Let’s start with a hypothesis: What makes Machu Picchu a cultural heritage of humanity is precisely that shared experience of awe and awakening — a sensation felt by millions of others who stood in that spot and saw and felt the same thing. In that moment, you are a little more connected to humanity.
For more than 100 years, the poetic architecture of Machu Picchu, perched perfectly on the saddle of a mountain between two craggy peaks, has challenged adequate description.
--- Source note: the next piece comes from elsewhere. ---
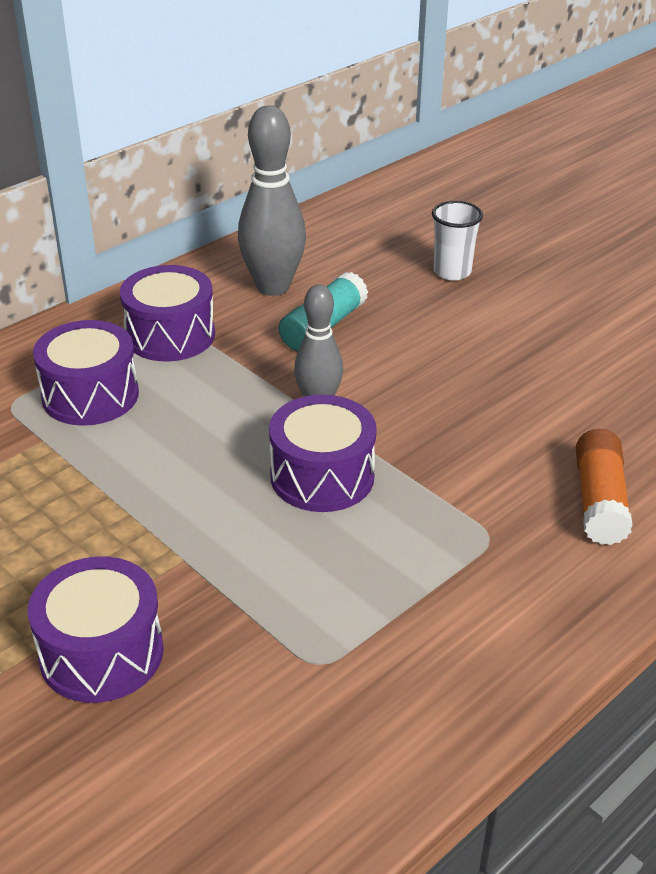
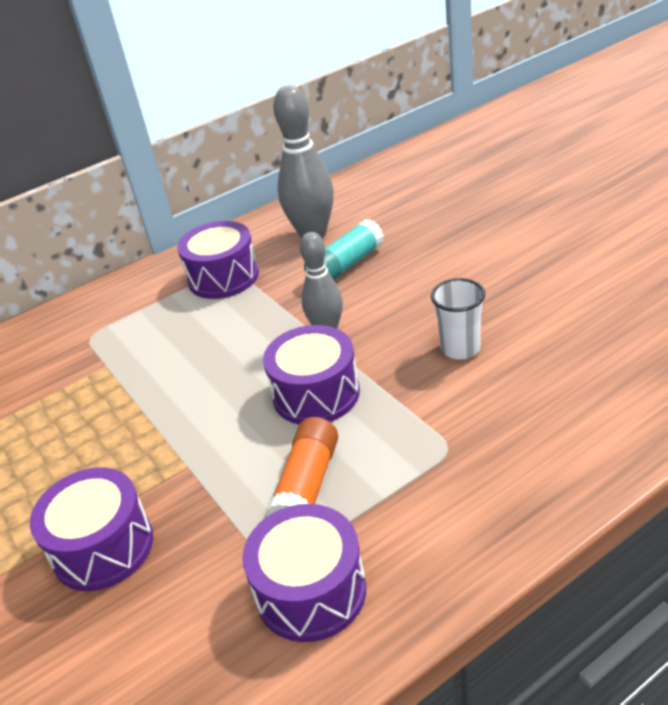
camera: 15 degrees right, 0 degrees up
(90, 395) = (150, 328): purple drum -> purple drum (311, 591)
(452, 272) = (463, 215): white cup -> white cup (460, 348)
(599, 501) = (554, 415): orange glue stick -> orange glue stick (307, 486)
Chilean poet Pablo Neruda, in his classic poem Heights of Machu Picchu, wrote:
Then up the ladder of the earth I climbed
through the barbed thickets of lost jungle
until I reached you Machu Picchu:
High city of laddered stone,
finally resident of what is earthly
you did not hide in the dormant raiment
George Kubler, the great 20th century art historian, wrote in 1960 that the “dimensions and directions of the town are ‘around’ and ‘up’ and ‘down’; the units of urban space are contoured terraces, rising by pyramidal stages and spreading across the saddle like a blanket of ribbed and stony weave.”1
On either side, the contoured terraces fall sharply away into “green-blue abysses” — a sheer drop to the jungle gorge below where the Urubamba River snakes almost completely around the towering citadel in a horseshoe bend.
Since its scientific “discovery” one hundred and one years ago by Yale professor Hiram Bingham, the question of why Machu Picchu was built and what purpose the incomparable stone city served in Inca society remains an enduring mystery.